Oconomowoc Mayor Maury Sullivan and Aurora spokesman Jeff Squire said Thursday that negotiations have begun, but each declined to discuss the status of those talks.

Bell is not a party to those negotiations, but he said he wants the hospital to be in Summit, at the southwest corner of the I-94/Highway 67 interchange, where it is envisioned as an anchor for a larger health and wellness campus.

Aurora also prefers the Summit site, but county officials blocked its plans last year.

"Aurora remains hopeful that a negotiated settlement can be promptly achieved with the City of Oconomowoc that will clear the way for construction of both the Pabst Farms Town Centre retail development and the new Aurora Medical Center," Squire said.

The size of the Pabst Farms center is comparable to other regional centers in the Milwaukee area.

Bayshore will have about 1 million square feet when the renovation is complete. Southridge has about 1.3 million; Brookfield Square, about 1.1 million; and Mayfair, about 1.1 million.

Pabst Farms Town Centre's design would use several buildings, with separate entrances, instead of the traditional shopping mall design of one huge building. It will include outdoor seating areas, plazas and fountains. Polacheck Co. in Milwaukee handled the transaction for almost 67 acres with General Growth on behalf of Pabst Farms.

The 1,500-acre Pabst Farms project, which includes homes, a business park and a neighborhood shopping center, has long included a regional, higher-end retail development within its master plan, said Bell, of Pabst Farms Development.

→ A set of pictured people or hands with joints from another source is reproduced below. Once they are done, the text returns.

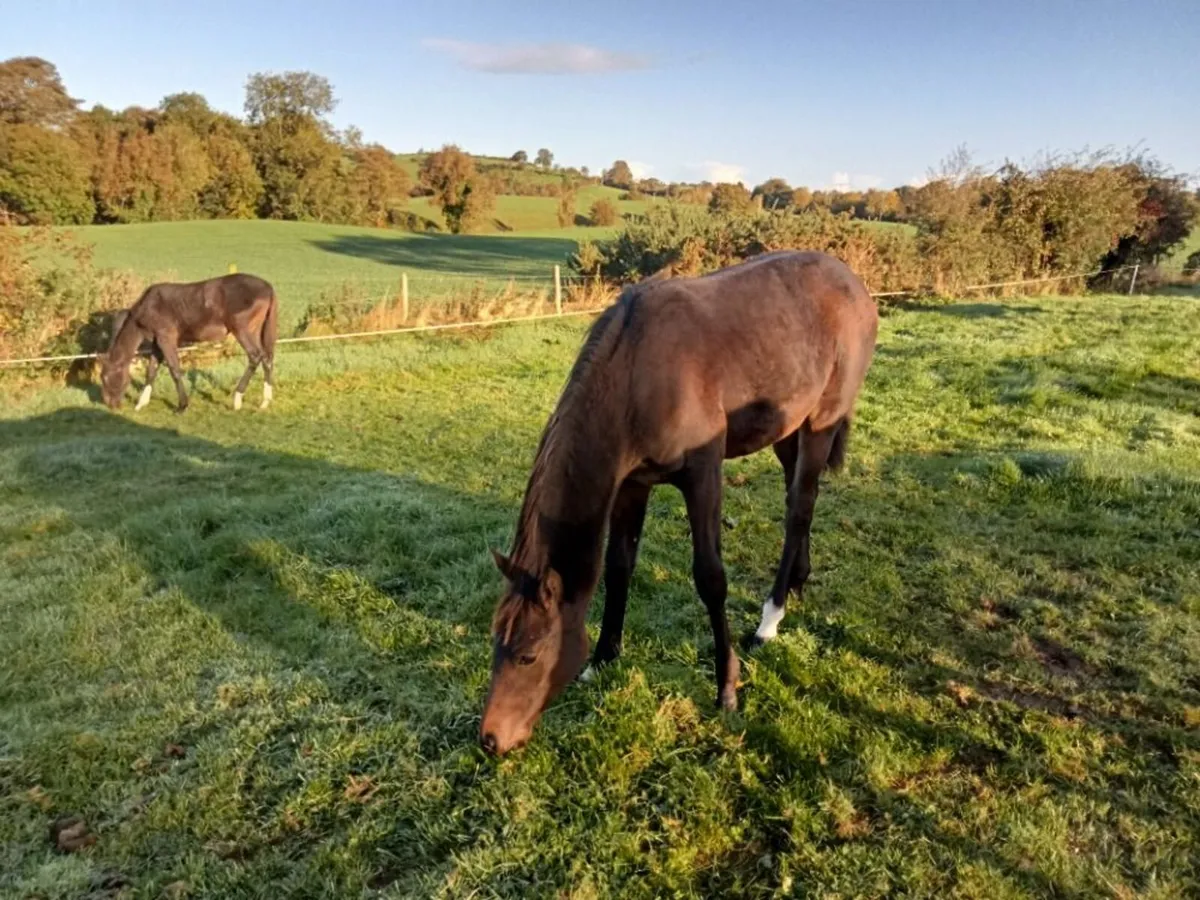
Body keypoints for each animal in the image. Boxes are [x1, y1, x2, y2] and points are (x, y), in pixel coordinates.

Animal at [99, 273, 278, 413]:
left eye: (105, 377)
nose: (110, 404)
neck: (148, 307)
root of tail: (268, 288)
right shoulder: (157, 342)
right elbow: (151, 371)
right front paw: (141, 403)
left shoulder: (167, 339)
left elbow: (175, 370)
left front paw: (182, 406)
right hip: (257, 331)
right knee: (267, 358)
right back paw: (265, 401)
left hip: (242, 330)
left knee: (255, 356)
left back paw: (237, 398)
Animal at [480, 249, 879, 756]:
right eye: (495, 641)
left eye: (529, 656)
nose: (490, 738)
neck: (636, 373)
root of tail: (854, 283)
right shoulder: (632, 484)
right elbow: (619, 567)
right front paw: (603, 657)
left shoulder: (702, 473)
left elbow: (710, 578)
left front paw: (726, 688)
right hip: (790, 428)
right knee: (800, 498)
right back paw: (797, 585)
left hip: (822, 422)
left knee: (798, 509)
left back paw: (770, 618)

The site is already zoned for retail. Pabst Farms and General Growth representatives will meet with city officials as the formal site plans are created, Bell said. He said those detailed plans could be completed by the end of this year.

The construction of regional shopping centers such as the Pabst project is an unusual event, according to a report from the International Council of Shopping Centers. The industry trade group has identified only one regional center scheduled to open this year in the U.S., the Kendall Town Center near Miami, a 1.35 million-square-foot Rouse Co. property.

In 2005, four regional centers opened in the U.S., all of them in the South and West, where most new centers have been built in recent years.

Labor market analysts say the retail development shouldn't have much trouble finding workers, given nearby pockets of labor force and the proximity to freeways.